### About this exercise
Transcribe the entries that follow, word for word.

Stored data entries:
........

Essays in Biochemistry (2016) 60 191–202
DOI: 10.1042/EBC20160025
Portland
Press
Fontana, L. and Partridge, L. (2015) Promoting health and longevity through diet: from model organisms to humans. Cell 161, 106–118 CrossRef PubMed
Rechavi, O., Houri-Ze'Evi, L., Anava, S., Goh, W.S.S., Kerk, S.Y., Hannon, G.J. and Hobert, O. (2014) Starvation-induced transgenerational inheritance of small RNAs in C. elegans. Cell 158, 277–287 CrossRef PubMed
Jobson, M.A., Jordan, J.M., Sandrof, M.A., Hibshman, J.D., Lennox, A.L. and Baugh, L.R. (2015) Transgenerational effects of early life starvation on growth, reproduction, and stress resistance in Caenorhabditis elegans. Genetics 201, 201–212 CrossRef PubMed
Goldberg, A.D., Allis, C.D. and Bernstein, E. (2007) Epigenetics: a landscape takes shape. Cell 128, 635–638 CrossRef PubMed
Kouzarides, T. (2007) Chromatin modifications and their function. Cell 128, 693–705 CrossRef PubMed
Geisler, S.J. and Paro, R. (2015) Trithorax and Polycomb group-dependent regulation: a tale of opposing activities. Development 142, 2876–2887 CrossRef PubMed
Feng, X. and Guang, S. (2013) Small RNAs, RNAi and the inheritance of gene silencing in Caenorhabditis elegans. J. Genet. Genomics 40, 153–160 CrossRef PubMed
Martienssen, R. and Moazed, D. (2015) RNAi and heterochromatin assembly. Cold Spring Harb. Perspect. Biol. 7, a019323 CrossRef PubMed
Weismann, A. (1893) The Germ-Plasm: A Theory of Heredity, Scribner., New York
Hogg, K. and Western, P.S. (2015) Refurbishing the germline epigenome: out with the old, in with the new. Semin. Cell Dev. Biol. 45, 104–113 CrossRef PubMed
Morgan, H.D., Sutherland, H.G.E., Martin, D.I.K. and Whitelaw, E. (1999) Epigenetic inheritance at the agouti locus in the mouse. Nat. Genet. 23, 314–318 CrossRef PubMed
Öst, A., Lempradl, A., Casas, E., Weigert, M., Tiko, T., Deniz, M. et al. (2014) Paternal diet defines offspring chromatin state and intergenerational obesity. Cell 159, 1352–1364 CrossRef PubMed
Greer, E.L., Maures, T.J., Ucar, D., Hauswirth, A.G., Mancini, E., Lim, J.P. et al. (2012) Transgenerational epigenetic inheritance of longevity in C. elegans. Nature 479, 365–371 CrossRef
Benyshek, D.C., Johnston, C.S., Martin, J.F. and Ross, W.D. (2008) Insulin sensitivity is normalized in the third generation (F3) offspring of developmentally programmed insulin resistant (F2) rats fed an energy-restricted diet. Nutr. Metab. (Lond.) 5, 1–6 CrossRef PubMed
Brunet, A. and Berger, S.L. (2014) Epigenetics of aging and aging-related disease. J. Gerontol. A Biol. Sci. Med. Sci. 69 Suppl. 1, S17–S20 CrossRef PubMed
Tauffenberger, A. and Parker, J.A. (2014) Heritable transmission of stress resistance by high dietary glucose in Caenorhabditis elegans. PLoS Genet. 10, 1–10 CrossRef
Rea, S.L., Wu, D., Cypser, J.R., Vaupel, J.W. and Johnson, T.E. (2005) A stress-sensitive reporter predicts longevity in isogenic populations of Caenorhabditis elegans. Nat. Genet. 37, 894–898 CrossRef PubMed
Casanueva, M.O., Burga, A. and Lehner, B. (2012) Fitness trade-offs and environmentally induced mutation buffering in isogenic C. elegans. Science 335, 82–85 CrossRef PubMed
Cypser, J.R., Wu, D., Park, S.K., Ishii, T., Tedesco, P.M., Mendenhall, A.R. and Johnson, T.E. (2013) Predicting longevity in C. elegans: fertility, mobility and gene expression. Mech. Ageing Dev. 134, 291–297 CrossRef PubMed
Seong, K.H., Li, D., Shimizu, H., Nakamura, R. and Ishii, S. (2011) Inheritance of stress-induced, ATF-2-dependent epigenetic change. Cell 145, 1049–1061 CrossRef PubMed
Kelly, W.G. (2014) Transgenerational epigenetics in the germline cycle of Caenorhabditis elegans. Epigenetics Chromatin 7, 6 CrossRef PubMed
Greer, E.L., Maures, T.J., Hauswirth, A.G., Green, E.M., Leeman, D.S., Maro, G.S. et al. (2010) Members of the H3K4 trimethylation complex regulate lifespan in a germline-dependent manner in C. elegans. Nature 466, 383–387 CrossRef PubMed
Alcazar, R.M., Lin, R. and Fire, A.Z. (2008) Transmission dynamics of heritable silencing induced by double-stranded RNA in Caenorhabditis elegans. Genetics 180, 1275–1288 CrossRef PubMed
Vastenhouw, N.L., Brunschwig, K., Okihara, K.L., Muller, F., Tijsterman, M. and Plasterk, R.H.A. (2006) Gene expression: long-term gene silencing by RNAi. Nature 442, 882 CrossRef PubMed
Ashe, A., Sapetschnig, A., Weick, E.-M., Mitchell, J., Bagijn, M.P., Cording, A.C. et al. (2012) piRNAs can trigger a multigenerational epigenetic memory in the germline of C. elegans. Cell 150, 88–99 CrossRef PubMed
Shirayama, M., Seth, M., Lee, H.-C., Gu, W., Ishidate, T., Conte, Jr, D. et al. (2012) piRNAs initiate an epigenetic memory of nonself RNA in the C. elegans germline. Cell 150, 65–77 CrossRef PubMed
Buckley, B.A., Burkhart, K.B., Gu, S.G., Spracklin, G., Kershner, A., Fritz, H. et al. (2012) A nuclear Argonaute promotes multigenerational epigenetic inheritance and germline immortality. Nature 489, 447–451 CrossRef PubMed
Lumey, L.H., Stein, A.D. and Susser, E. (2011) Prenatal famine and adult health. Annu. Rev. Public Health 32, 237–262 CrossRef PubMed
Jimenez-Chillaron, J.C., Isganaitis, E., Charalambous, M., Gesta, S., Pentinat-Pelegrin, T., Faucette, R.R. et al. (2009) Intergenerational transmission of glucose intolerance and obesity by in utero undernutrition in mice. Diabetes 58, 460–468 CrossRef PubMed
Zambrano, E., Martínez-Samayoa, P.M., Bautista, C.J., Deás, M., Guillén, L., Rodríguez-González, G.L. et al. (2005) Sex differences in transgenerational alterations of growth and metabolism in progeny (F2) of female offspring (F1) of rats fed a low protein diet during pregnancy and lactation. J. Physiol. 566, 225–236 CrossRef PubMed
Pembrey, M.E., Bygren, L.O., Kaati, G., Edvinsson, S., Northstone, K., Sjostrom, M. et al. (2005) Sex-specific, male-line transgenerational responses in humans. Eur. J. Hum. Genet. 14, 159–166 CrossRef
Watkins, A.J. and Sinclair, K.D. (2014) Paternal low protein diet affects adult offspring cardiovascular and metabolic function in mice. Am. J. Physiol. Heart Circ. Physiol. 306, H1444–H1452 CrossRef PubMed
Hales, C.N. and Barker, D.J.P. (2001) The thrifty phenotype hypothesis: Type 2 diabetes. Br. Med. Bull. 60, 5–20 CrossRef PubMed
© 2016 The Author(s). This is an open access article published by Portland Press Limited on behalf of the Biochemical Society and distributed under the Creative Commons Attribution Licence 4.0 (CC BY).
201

........

### Written answer
Essays in Biochemistry (2016) 60 191–202
DOI: 10.1042/EBC20160025
Portland
Press
Fontana, L. and Partridge, L. (2015) Promoting health and longevity through diet: from model organisms to humans. Cell 161, 106–118 CrossRef PubMed
Rechavi, O., Houri-Ze'Evi, L., Anava, S., Goh, W.S.S., Kerk, S.Y., Hannon, G.J. and Hobert, O. (2014) Starvation-induced transgenerational inheritance of small RNAs in C. elegans. Cell 158, 277–287 CrossRef PubMed
Jobson, M.A., Jordan, J.M., Sandrof, M.A., Hibshman, J.D., Lennox, A.L. and Baugh, L.R. (2015) Transgenerational effects of early life starvation on growth, reproduction, and stress resistance in Caenorhabditis elegans. Genetics 201, 201–212 CrossRef PubMed
Goldberg, A.D., Allis, C.D. and Bernstein, E. (2007) Epigenetics: a landscape takes shape. Cell 128, 635–638 CrossRef PubMed
Kouzarides, T. (2007) Chromatin modifications and their function. Cell 128, 693–705 CrossRef PubMed
Geisler, S.J. and Paro, R. (2015) Trithorax and Polycomb group-dependent regulation: a tale of opposing activities. Development 142, 2876–2887 CrossRef PubMed
Feng, X. and Guang, S. (2013) Small RNAs, RNAi and the inheritance of gene silencing in Caenorhabditis elegans. J. Genet. Genomics 40, 153–160 CrossRef PubMed
Martienssen, R. and Moazed, D. (2015) RNAi and heterochromatin assembly. Cold Spring Harb. Perspect. Biol. 7, a019323 CrossRef PubMed
Weismann, A. (1893) The Germ-Plasm: A Theory of Heredity, Scribner., New York
Hogg, K. and Western, P.S. (2015) Refurbishing the germline epigenome: out with the old, in with the new. Semin. Cell Dev. Biol. 45, 104–113 CrossRef PubMed
Morgan, H.D., Sutherland, H.G.E., Martin, D.I.K. and Whitelaw, E. (1999) Epigenetic inheritance at the agouti locus in the mouse. Nat. Genet. 23, 314–318 CrossRef PubMed
Öst, A., Lempradl, A., Casas, E., Weigert, M., Tiko, T., Deniz, M. et al. (2014) Paternal diet defines offspring chromatin state and intergenerational obesity. Cell 159, 1352–1364 CrossRef PubMed
Greer, E.L., Maures, T.J., Ucar, D., Hauswirth, A.G., Mancini, E., Lim, J.P. et al. (2012) Transgenerational epigenetic inheritance of longevity in C. elegans. Nature 479, 365–371 CrossRef
Benyshek, D.C., Johnston, C.S., Martin, J.F. and Ross, W.D. (2008) Insulin sensitivity is normalized in the third generation (F3) offspring of developmentally programmed insulin resistant (F2) rats fed an energy-restricted diet. Nutr. Metab. (Lond.) 5, 1–6 CrossRef PubMed
Brunet, A. and Berger, S.L. (2014) Epigenetics of aging and aging-related disease. J. Gerontol. A Biol. Sci. Med. Sci. 69 Suppl. 1, S17–S20 CrossRef PubMed
Tauffenberger, A. and Parker, J.A. (2014) Heritable transmission of stress resistance by high dietary glucose in Caenorhabditis elegans. PLoS Genet. 10, 1–10 CrossRef
Rea, S.L., Wu, D., Cypser, J.R., Vaupel, J.W. and Johnson, T.E. (2005) A stress-sensitive reporter predicts longevity in isogenic populations of Caenorhabditis elegans. Nat. Genet. 37, 894–898 CrossRef PubMed
Casanueva, M.O., Burga, A. and Lehner, B. (2012) Fitness trade-offs and environmentally induced mutation buffering in isogenic C. elegans. Science 335, 82–85 CrossRef PubMed
Cypser, J.R., Wu, D., Park, S.K., Ishii, T., Tedesco, P.M., Mendenhall, A.R. and Johnson, T.E. (2013) Predicting longevity in C. elegans: fertility, mobility and gene expression. Mech. Ageing Dev. 134, 291–297 CrossRef PubMed
Seong, K.H., Li, D., Shimizu, H., Nakamura, R. and Ishii, S. (2011) Inheritance of stress-induced, ATF-2-dependent epigenetic change. Cell 145, 1049–1061 CrossRef PubMed
Kelly, W.G. (2014) Transgenerational epigenetics in the germline cycle of Caenorhabditis elegans. Epigenetics Chromatin 7, 6 CrossRef PubMed
Greer, E.L., Maures, T.J., Hauswirth, A.G., Green, E.M., Leeman, D.S., Maro, G.S. et al. (2010) Members of the H3K4 trimethylation complex regulate lifespan in a germline-dependent manner in C. elegans. Nature 466, 383–387 CrossRef PubMed
Alcazar, R.M., Lin, R. and Fire, A.Z. (2008) Transmission dynamics of heritable silencing induced by double-stranded RNA in Caenorhabditis elegans. Genetics 180, 1275–1288 CrossRef PubMed
Vastenhouw, N.L., Brunschwig, K., Okihara, K.L., Muller, F., Tijsterman, M. and Plasterk, R.H.A. (2006) Gene expression: long-term gene silencing by RNAi. Nature 442, 882 CrossRef PubMed
Ashe, A., Sapetschnig, A., Weick, E.-M., Mitchell, J., Bagijn, M.P., Cording, A.C. et al. (2012) piRNAs can trigger a multigenerational epigenetic memory in the germline of C. elegans. Cell 150, 88–99 CrossRef PubMed
Shirayama, M., Seth, M., Lee, H.-C., Gu, W., Ishidate, T., Conte, Jr, D. et al. (2012) piRNAs initiate an epigenetic memory of nonself RNA in the C. elegans germline. Cell 150, 65–77 CrossRef PubMed
Buckley, B.A., Burkhart, K.B., Gu, S.G., Spracklin, G., Kershner, A., Fritz, H. et al. (2012) A nuclear Argonaute promotes multigenerational epigenetic inheritance and germline immortality. Nature 489, 447–451 CrossRef PubMed
Lumey, L.H., Stein, A.D. and Susser, E. (2011) Prenatal famine and adult health. Annu. Rev. Public Health 32, 237–262 CrossRef PubMed
Jimenez-Chillaron, J.C., Isganaitis, E., Charalambous, M., Gesta, S., Pentinat-Pelegrin, T., Faucette, R.R. et al. (2009) Intergenerational transmission of glucose intolerance and obesity by in utero undernutrition in mice. Diabetes 58, 460–468 CrossRef PubMed
Zambrano, E., Martínez-Samayoa, P.M., Bautista, C.J., Deás, M., Guillén, L., Rodríguez-González, G.L. et al. (2005) Sex differences in transgenerational alterations of growth and metabolism in progeny (F2) of female offspring (F1) of rats fed a low protein diet during pregnancy and lactation. J. Physiol. 566, 225–236 CrossRef PubMed
Pembrey, M.E., Bygren, L.O., Kaati, G., Edvinsson, S., Northstone, K., Sjostrom, M. et al. (2005) Sex-specific, male-line transgenerational responses in humans. Eur. J. Hum. Genet. 14, 159–166 CrossRef
Watkins, A.J. and Sinclair, K.D. (2014) Paternal low protein diet affects adult offspring cardiovascular and metabolic function in mice. Am. J. Physiol. Heart Circ. Physiol. 306, H1444–H1452 CrossRef PubMed
Hales, C.N. and Barker, D.J.P. (2001) The thrifty phenotype hypothesis: Type 2 diabetes. Br. Med. Bull. 60, 5–20 CrossRef PubMed
© 2016 The Author(s). This is an open access article published by Portland Press Limited on behalf of the Biochemical Society and distributed under the Creative Commons Attribution Licence 4.0 (CC BY).
201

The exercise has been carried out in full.